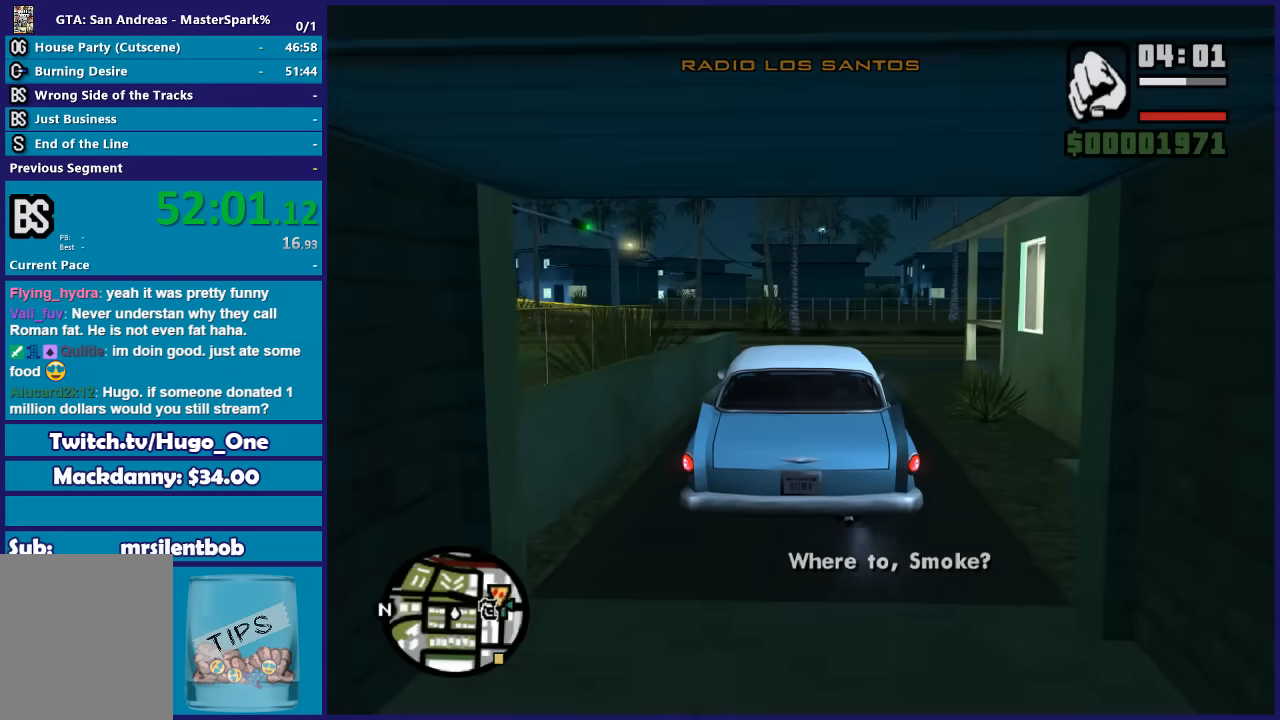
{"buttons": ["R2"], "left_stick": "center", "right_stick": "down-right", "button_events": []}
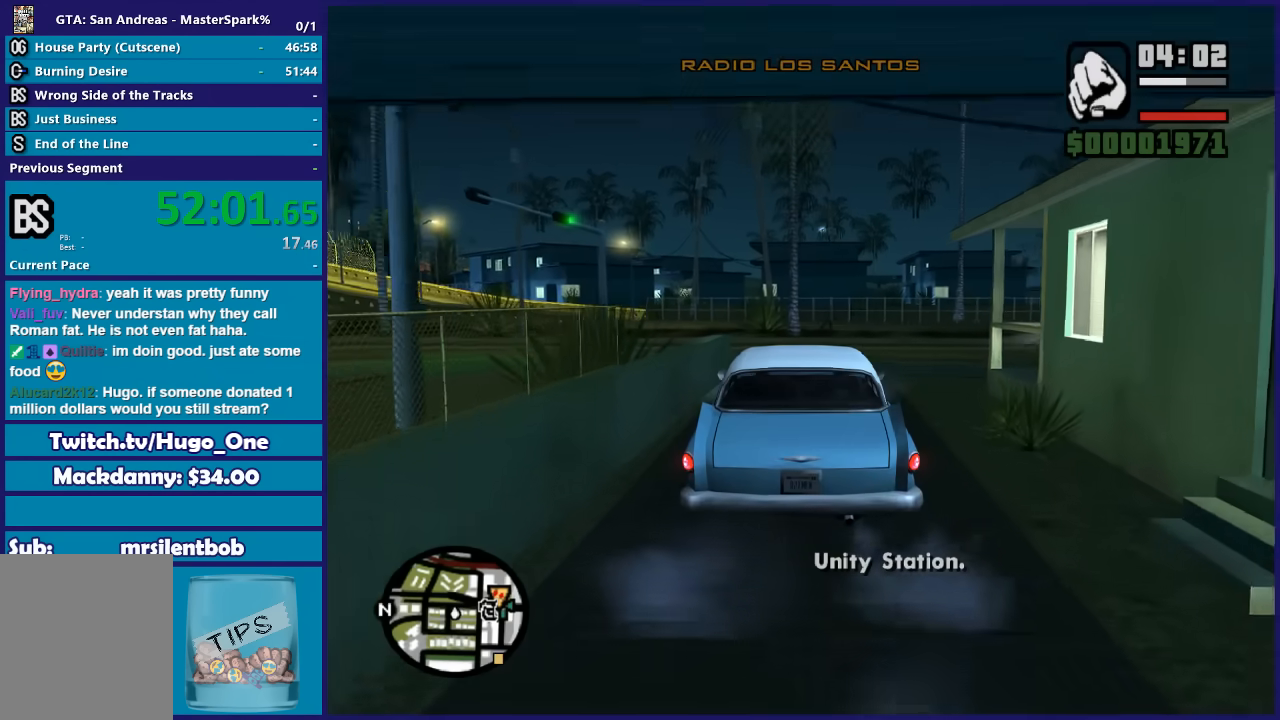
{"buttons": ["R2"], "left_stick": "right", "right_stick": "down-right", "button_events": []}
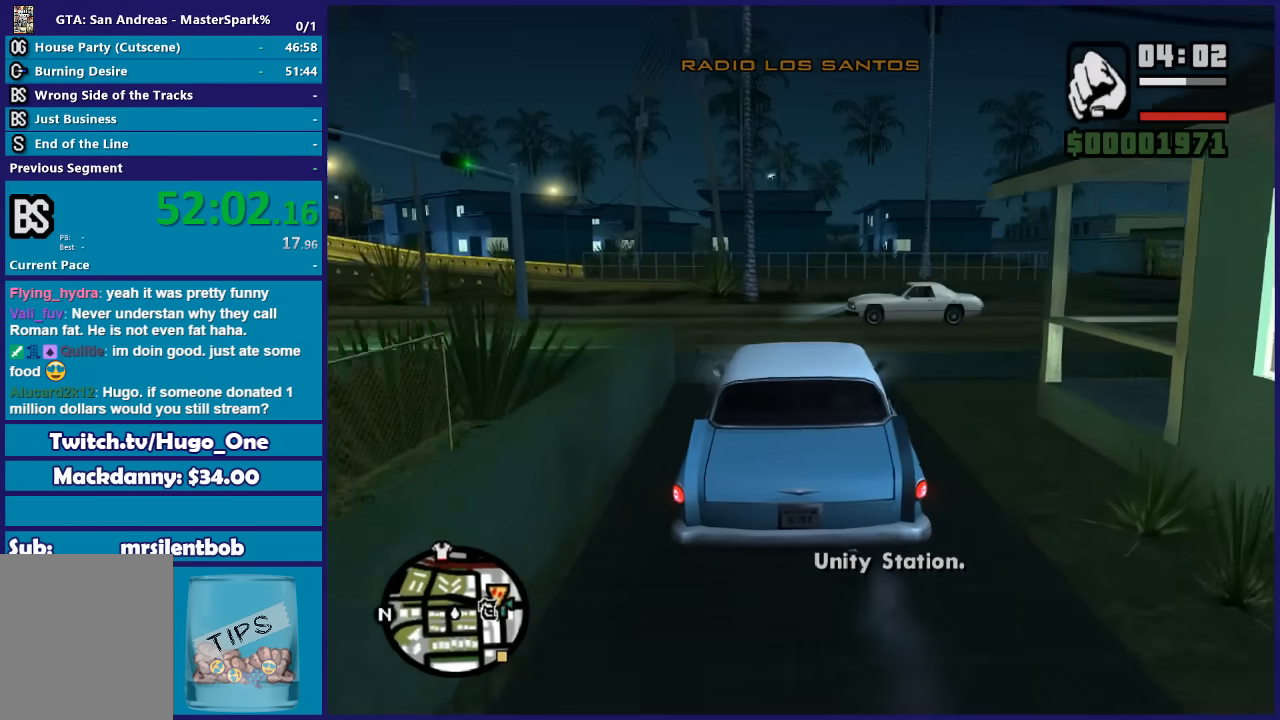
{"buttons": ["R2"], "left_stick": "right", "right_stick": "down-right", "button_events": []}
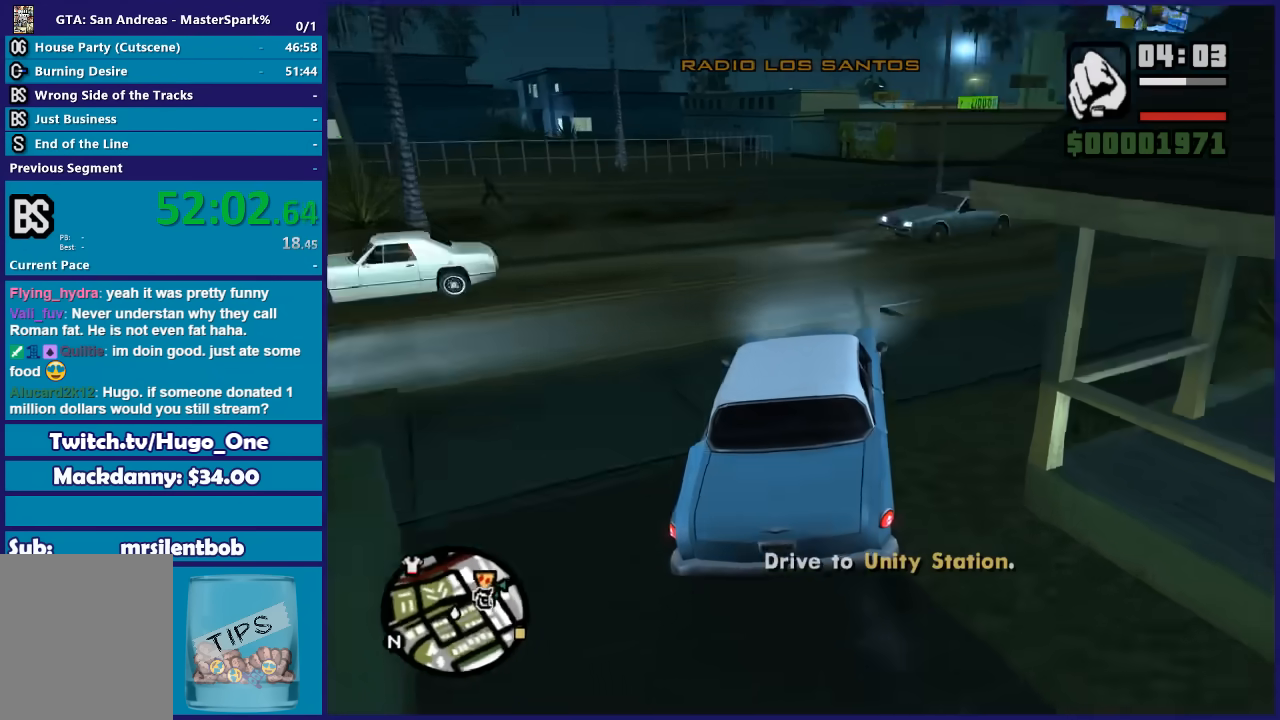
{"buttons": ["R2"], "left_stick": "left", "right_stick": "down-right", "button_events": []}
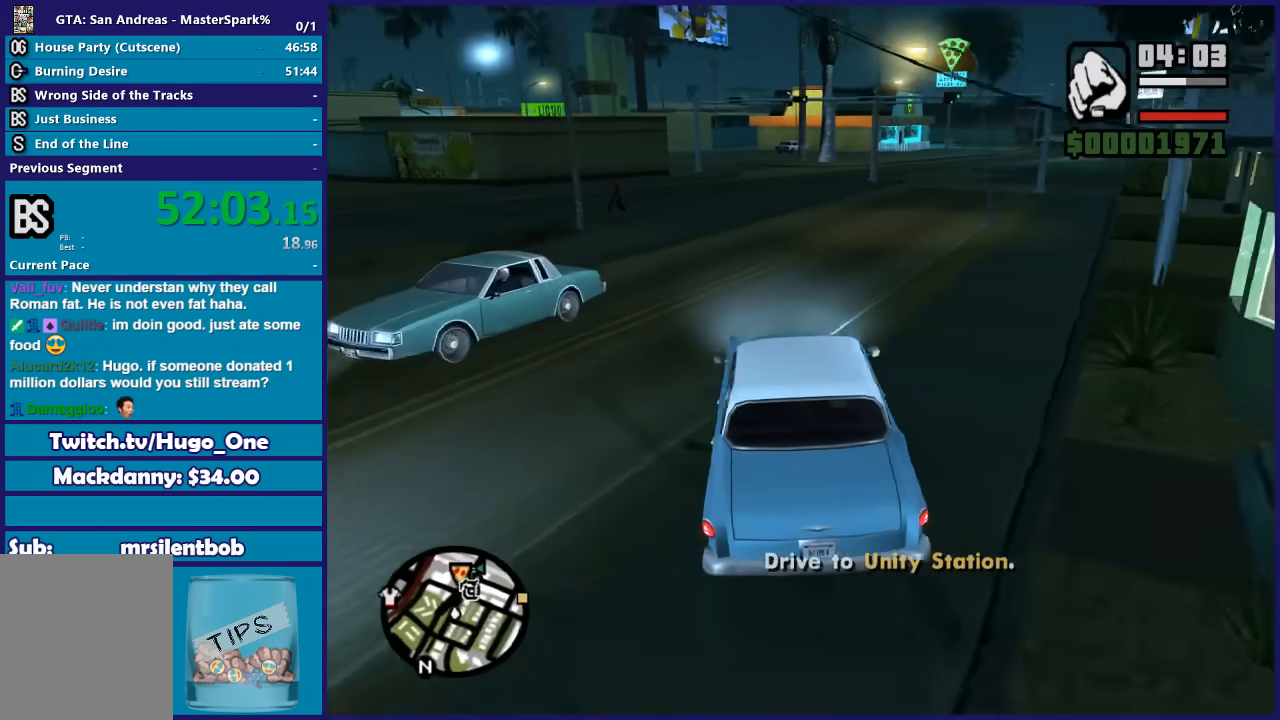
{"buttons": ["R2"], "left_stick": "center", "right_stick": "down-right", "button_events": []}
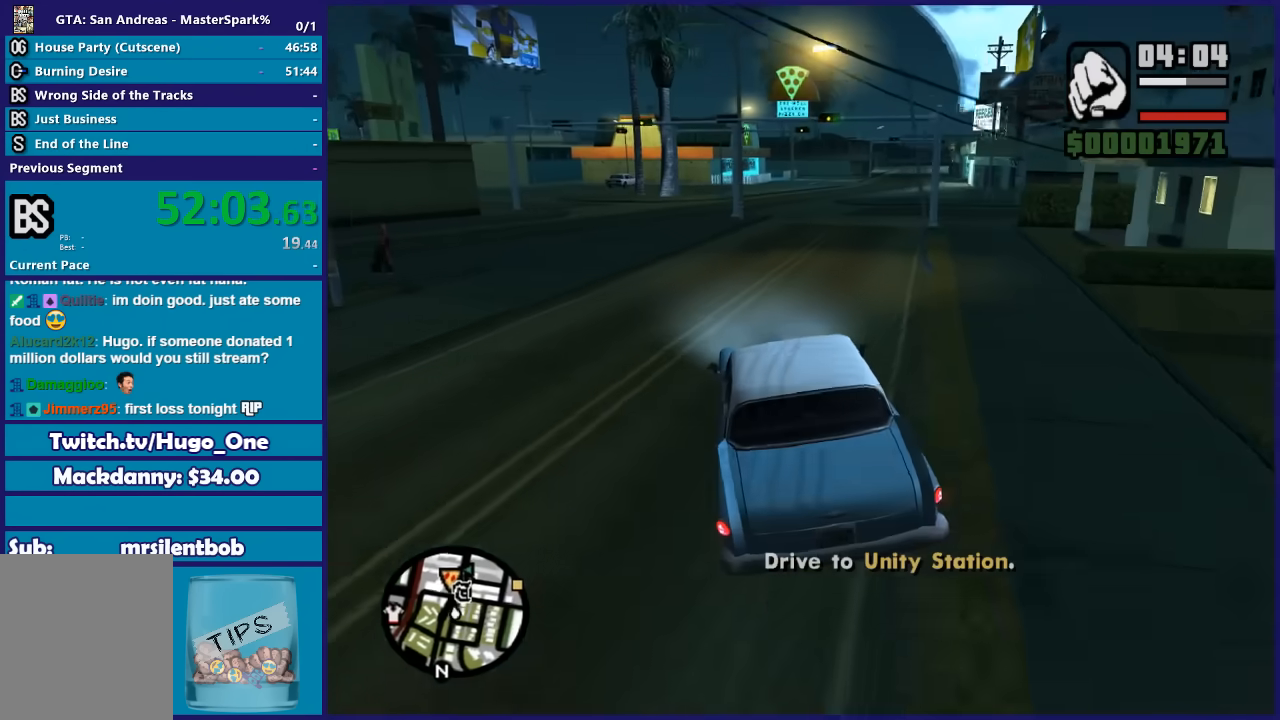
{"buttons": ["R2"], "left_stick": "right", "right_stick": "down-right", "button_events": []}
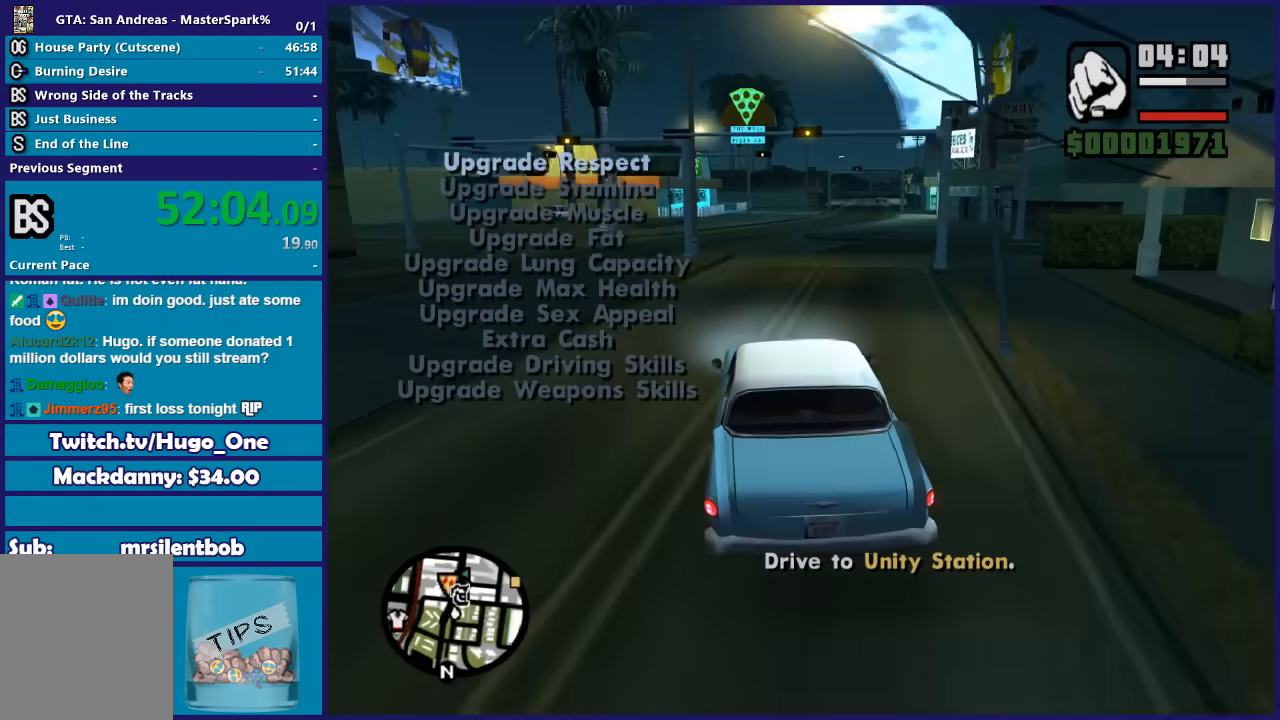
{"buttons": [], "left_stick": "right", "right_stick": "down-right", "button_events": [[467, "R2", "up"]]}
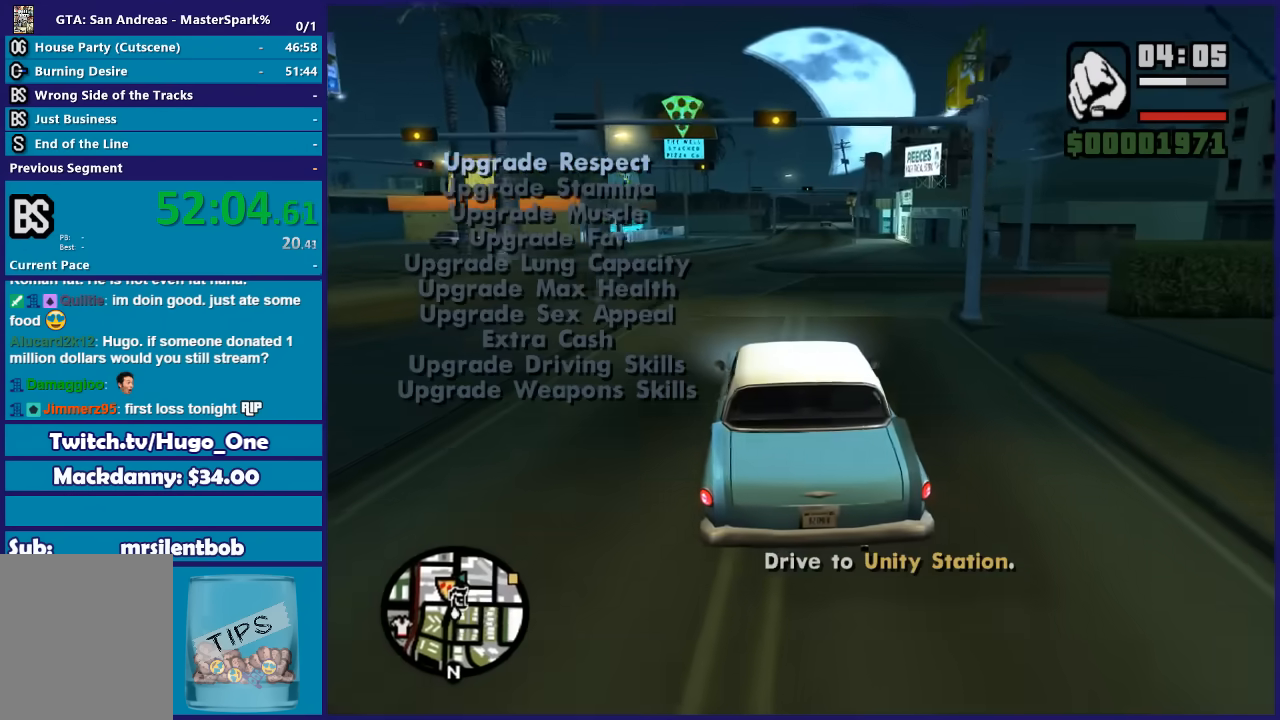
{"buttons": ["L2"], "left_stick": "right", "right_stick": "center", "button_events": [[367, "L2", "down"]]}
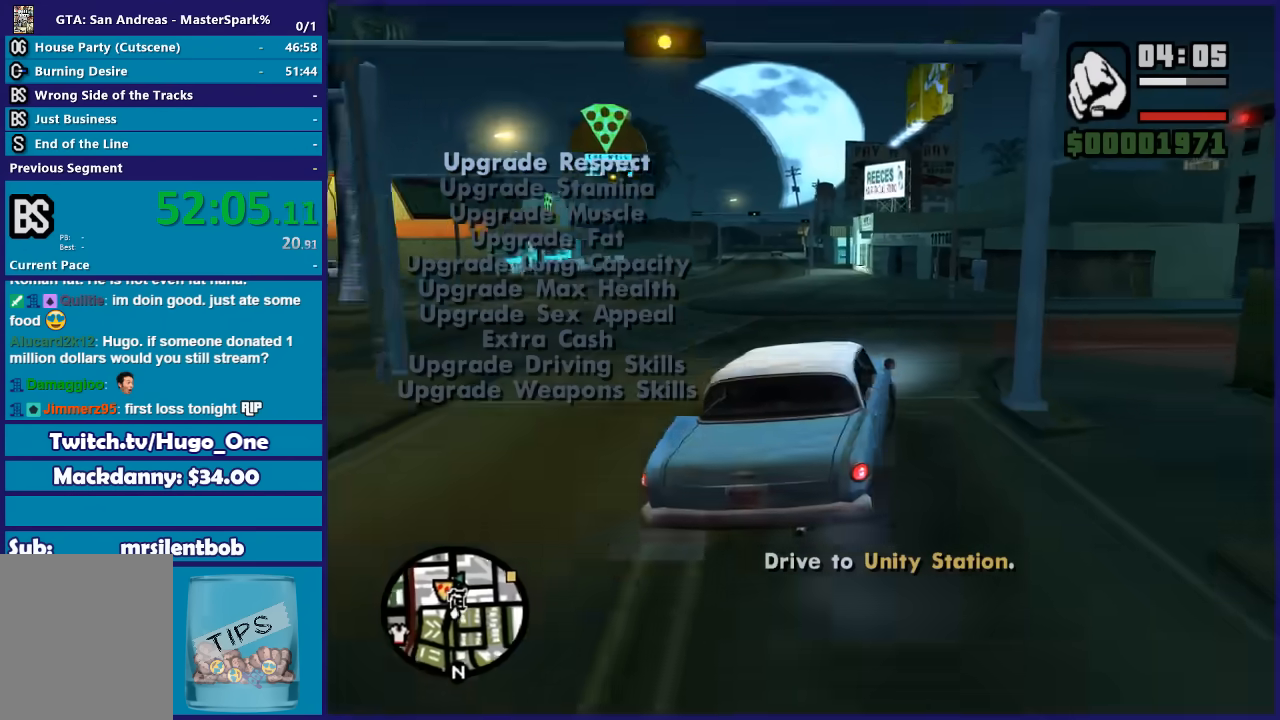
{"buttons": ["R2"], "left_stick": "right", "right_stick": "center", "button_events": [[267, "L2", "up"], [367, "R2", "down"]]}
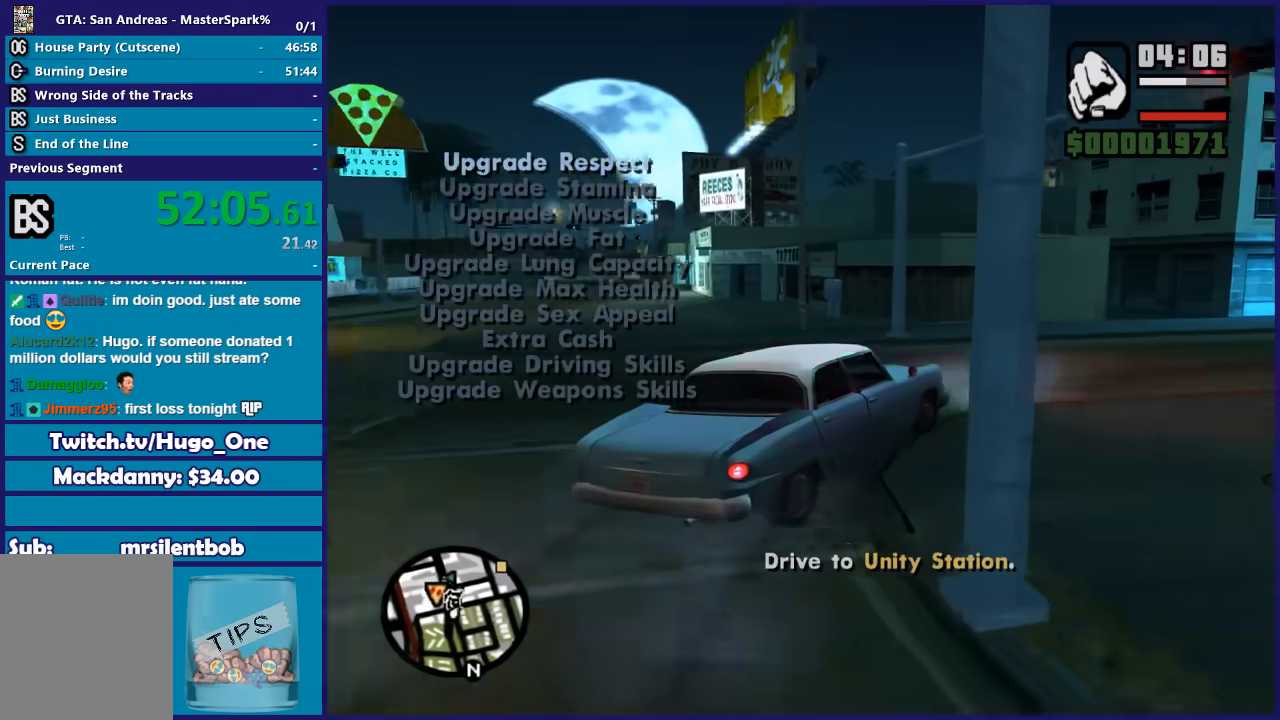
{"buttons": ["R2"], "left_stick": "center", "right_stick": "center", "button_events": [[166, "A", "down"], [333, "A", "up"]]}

◇ ◇ ◇

== Your task ==
For the entries above, return an exact copy that omits the images.

== Reply ==
{"buttons": ["R2"], "left_stick": "center", "right_stick": "down-right", "button_events": []}
{"buttons": ["R2"], "left_stick": "right", "right_stick": "down-right", "button_events": []}
{"buttons": ["R2"], "left_stick": "right", "right_stick": "down-right", "button_events": []}
{"buttons": ["R2"], "left_stick": "left", "right_stick": "down-right", "button_events": []}
{"buttons": ["R2"], "left_stick": "center", "right_stick": "down-right", "button_events": []}
{"buttons": ["R2"], "left_stick": "right", "right_stick": "down-right", "button_events": []}
{"buttons": [], "left_stick": "right", "right_stick": "down-right", "button_events": [[467, "R2", "up"]]}
{"buttons": ["L2"], "left_stick": "right", "right_stick": "center", "button_events": [[367, "L2", "down"]]}
{"buttons": ["R2"], "left_stick": "right", "right_stick": "center", "button_events": [[267, "L2", "up"], [367, "R2", "down"]]}
{"buttons": ["R2"], "left_stick": "center", "right_stick": "center", "button_events": [[166, "A", "down"], [333, "A", "up"]]}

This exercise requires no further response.